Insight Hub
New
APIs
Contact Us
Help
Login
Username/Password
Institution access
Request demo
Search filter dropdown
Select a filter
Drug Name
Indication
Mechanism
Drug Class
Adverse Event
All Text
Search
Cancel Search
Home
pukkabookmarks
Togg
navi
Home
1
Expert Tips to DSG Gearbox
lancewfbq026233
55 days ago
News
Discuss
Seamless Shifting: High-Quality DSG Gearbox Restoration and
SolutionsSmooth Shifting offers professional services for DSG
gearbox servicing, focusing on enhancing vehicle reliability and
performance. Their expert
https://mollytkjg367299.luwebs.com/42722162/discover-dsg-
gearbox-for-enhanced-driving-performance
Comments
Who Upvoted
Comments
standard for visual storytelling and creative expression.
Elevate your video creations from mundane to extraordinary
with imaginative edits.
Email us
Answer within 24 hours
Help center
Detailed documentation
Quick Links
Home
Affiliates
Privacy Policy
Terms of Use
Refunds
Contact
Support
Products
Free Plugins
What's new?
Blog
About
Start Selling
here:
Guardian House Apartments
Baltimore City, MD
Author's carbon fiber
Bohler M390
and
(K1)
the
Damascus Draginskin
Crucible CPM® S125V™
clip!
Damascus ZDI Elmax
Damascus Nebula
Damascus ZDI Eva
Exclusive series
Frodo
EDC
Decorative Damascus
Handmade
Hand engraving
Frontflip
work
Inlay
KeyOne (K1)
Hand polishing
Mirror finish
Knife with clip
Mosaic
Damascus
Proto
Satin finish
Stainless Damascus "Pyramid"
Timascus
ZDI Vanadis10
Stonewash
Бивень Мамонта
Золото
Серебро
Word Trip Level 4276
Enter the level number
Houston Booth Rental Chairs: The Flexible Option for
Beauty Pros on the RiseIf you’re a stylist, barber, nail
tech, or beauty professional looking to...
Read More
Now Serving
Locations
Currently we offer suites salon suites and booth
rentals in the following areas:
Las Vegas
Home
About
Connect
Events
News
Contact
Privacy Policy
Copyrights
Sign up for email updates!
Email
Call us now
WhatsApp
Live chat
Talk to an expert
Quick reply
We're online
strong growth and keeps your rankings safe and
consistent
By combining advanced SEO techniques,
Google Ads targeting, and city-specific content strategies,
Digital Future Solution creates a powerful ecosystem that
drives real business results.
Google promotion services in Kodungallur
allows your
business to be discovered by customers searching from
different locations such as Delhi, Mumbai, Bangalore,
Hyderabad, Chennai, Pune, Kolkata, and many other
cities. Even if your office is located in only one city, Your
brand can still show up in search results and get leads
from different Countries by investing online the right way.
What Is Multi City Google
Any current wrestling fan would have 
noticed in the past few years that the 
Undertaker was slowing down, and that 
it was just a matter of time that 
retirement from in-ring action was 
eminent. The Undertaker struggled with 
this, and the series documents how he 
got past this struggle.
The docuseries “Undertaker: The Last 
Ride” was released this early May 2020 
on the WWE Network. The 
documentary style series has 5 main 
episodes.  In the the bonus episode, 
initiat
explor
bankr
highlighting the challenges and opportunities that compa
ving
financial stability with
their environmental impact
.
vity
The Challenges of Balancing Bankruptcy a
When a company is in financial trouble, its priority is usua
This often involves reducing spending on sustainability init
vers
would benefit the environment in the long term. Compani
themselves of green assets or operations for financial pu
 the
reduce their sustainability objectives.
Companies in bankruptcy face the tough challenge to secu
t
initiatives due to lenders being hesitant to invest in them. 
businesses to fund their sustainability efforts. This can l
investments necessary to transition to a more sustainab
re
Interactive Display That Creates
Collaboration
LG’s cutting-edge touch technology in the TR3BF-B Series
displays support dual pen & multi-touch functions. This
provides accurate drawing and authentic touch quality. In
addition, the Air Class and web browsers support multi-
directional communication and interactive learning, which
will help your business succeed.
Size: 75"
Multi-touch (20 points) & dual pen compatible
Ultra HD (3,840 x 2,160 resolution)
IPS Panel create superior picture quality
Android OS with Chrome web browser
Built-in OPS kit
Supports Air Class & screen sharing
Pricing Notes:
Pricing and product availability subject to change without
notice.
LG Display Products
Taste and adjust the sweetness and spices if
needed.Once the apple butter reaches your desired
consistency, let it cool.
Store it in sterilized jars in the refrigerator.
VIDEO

Problem details: Transcribe the lines above between the line holding "financial stability with" and the line holding "addition, the Air", inclusive, exactly as they stand and with nothing added.

Answer space:
financial stability with
their environmental impact
.
vity
The Challenges of Balancing Bankruptcy a
When a company is in financial trouble, its priority is usua
This often involves reducing spending on sustainability init
vers
would benefit the environment in the long term. Compani
themselves of green assets or operations for financial pu
 the
reduce their sustainability objectives.
Companies in bankruptcy face the tough challenge to secu
t
initiatives due to lenders being hesitant to invest in them. 
businesses to fund their sustainability efforts. This can l
investments necessary to transition to a more sustainab
re
Interactive Display That Creates
Collaboration
LG’s cutting-edge touch technology in the TR3BF-B Series
displays support dual pen & multi-touch functions. This
provides accurate drawing and authentic touch quality. In
addition, the Air Class and web browsers support multi-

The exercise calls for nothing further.